» **Questions on the material**:
a) Name every Shakespeare play that the reading list mentions.
b) Write a continuation of the reading list, starting after its final entry.

» **Page text**:
****

Complete Works of Shakespeare - nope, as I have already confessed. Read Macbeth and Romeo and Juliet at school, and read The Tempest to see if I liked it, but really would rather see plays performed.
x Rebecca - Daphne Du Maurier
x The Hobbit - JRR Tolkien
x Birdsong - Sebastian Faulk
x Catcher in the Rye - JD Salinger (hated it!)
x The Time Traveller’s Wife - Audrey Niffenegger
x Middlemarch - George Eliot
Gone With The Wind - Margaret Mitchell (really? Is this a great book?)
The Great Gatsby - F Scott Fitzgerald - on one of my piles!
x Bleak House - Charles Dickens
x War and Peace - Leo Tolstoy (more than one but miss out the last chapter or two)

****

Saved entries
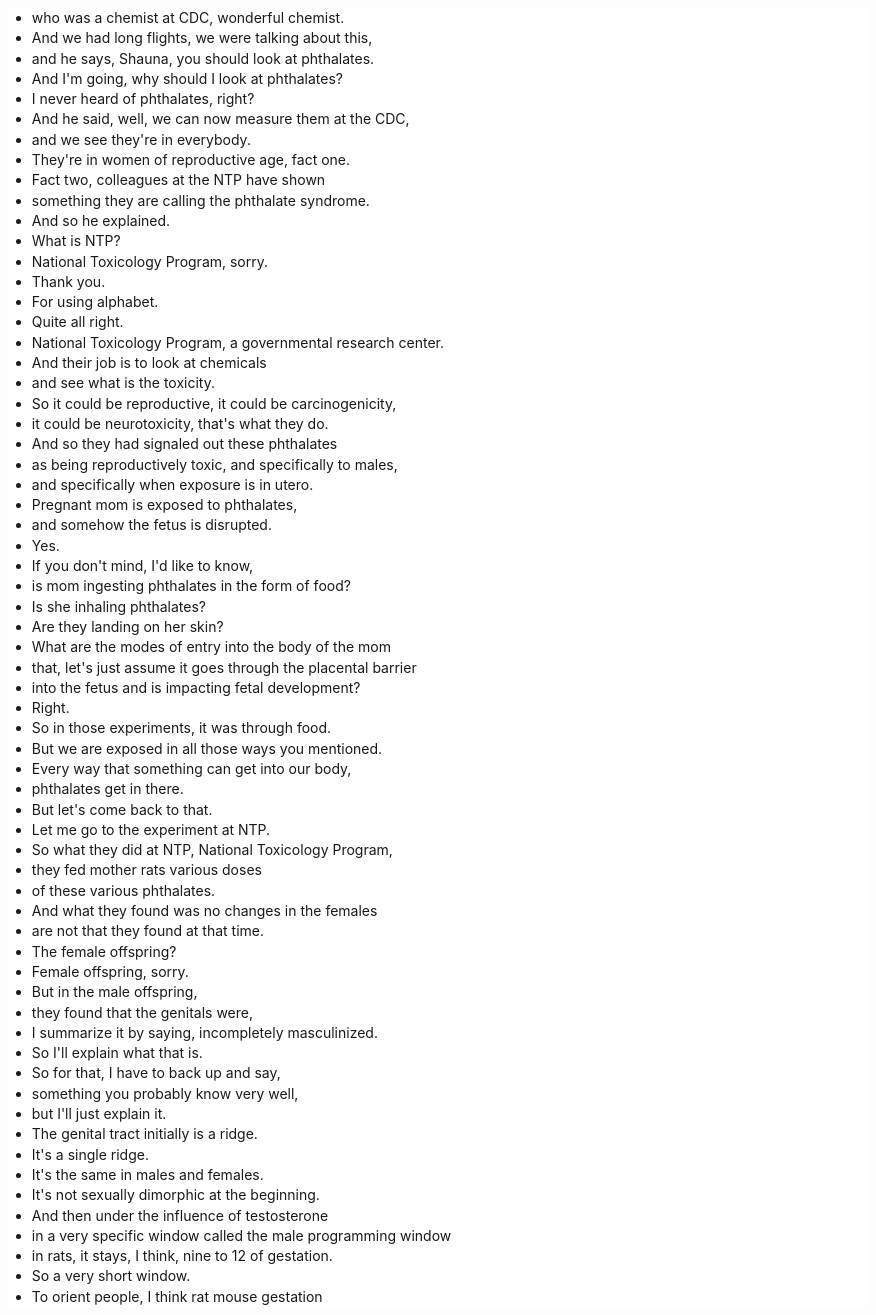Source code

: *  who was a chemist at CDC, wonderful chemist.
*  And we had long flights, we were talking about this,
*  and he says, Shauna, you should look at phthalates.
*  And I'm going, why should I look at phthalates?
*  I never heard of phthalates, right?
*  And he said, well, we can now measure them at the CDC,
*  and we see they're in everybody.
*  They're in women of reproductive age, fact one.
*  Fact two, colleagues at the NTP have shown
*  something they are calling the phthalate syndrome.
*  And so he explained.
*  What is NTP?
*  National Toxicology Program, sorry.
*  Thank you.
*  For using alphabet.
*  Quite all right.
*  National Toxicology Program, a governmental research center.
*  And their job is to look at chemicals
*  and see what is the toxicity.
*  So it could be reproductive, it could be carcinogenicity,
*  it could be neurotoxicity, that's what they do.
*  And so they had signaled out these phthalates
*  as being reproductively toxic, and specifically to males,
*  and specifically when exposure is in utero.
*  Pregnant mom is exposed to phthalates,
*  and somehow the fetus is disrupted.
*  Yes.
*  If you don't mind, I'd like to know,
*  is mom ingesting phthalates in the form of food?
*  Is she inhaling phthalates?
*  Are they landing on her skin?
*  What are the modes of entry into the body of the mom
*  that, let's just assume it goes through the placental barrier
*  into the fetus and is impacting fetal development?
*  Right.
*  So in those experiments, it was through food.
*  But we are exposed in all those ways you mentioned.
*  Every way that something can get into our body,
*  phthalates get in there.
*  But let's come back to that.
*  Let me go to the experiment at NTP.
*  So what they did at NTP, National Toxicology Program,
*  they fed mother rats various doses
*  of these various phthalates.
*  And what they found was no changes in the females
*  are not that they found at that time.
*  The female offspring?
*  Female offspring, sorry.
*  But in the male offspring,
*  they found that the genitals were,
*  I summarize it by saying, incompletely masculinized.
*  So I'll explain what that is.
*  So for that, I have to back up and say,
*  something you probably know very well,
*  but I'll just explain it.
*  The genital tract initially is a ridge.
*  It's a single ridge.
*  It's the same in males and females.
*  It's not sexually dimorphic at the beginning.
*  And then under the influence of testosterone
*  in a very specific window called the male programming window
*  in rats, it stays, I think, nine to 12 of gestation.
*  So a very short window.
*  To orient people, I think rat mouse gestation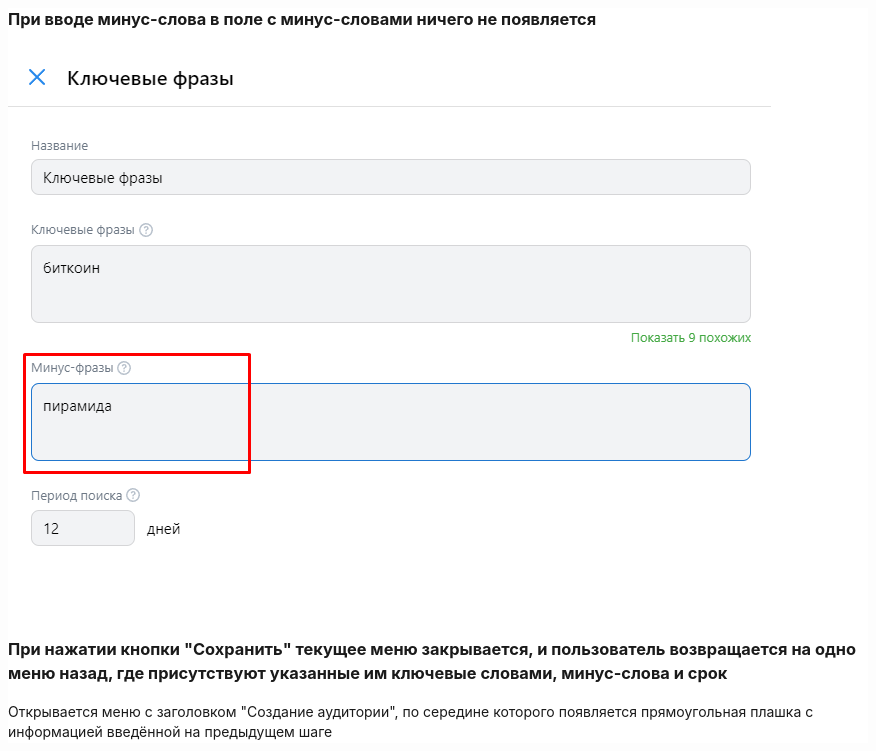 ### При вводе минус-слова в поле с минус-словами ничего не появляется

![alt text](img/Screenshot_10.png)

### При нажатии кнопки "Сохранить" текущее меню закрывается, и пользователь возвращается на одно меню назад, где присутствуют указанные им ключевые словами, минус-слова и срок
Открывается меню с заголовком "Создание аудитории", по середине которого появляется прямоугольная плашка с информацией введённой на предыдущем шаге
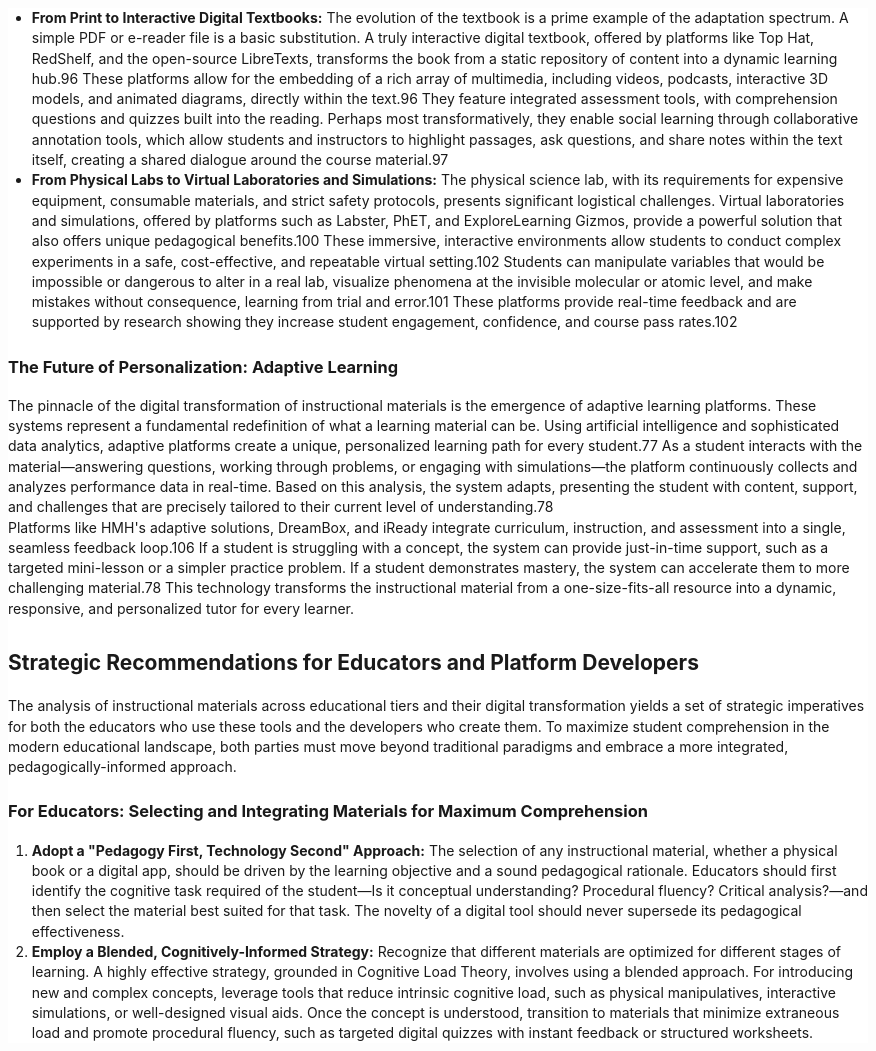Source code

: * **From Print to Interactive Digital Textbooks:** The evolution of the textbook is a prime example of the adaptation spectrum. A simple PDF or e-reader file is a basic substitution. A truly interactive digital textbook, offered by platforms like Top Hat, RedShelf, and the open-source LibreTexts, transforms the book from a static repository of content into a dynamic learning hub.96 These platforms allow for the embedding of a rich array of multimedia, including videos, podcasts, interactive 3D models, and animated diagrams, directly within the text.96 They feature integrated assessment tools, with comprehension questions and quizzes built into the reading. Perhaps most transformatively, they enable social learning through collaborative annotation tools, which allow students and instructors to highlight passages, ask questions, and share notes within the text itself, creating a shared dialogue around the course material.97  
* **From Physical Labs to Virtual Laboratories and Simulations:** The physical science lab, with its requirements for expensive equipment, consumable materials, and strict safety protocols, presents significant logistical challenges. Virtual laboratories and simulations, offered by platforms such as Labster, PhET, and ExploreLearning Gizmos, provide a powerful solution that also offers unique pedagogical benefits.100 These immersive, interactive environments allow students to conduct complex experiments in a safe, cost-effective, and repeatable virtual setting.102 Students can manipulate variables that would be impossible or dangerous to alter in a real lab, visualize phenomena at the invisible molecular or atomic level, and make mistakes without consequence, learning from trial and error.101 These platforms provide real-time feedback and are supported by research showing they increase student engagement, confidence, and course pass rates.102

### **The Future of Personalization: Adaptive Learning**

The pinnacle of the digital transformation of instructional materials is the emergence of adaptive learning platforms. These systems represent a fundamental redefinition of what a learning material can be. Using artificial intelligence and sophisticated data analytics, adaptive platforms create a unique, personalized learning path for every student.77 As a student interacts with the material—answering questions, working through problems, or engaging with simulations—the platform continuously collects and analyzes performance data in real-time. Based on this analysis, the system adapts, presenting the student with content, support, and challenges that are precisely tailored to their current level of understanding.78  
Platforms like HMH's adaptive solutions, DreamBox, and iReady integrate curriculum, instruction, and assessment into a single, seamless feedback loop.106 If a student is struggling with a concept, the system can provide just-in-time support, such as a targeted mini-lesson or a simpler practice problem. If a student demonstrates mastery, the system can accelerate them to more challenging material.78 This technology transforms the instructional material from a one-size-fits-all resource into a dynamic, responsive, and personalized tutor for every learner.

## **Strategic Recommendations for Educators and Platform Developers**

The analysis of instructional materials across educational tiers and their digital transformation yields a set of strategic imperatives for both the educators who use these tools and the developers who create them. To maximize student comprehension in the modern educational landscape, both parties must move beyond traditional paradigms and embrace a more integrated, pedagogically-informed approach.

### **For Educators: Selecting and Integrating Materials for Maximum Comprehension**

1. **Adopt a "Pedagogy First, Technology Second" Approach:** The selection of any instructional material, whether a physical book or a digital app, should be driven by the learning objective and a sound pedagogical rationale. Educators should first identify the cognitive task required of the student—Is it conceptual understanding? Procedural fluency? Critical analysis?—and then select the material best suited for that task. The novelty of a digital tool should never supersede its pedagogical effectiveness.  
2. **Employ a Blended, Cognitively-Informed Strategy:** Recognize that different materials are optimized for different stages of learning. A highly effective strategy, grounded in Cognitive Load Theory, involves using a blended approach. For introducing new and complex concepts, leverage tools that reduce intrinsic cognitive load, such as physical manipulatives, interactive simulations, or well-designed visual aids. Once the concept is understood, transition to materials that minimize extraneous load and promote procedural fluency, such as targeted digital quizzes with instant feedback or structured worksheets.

****

» **Task-by-task outputs**:
a) Macbeth, Romeo and Juliet, The Tempest

b)
x The Hitch Hiker’s Guide to the Galaxy - Douglas Adams
Brideshead Revisited - Evelyn Waugh
x Crime and Punishment - Fyodor Dostoyevsky
Grapes of Wrath - John Steinbeck
x Alice in Wonderland - Lewis Carroll
x The Wind in the Willows - Kenneth Grahame
x Anna Karenina - Leo Tolstoy
x David Copperfield - Charles Dickens
x Chronicles of Narnia - CS Lewis
x Emma - Jane Austen
x Persuasion - Jane Austen
x The Lion, The Witch and The Wardrobe (Isn't that part of the Chronicles above?)
x The Kite Runner - Khaled Hosseini (Meh)
x Captain Corelli’s Mandolin - Louis De Bernieres
x Memoirs of a Geisha - Arthur Golden
x Winnie the Pooh - AA Milne (lots and lots of times!)
x Animal Farm - George Orwell
x The Da Vinci Code - Dan Brown (see, top books? Don't think so!)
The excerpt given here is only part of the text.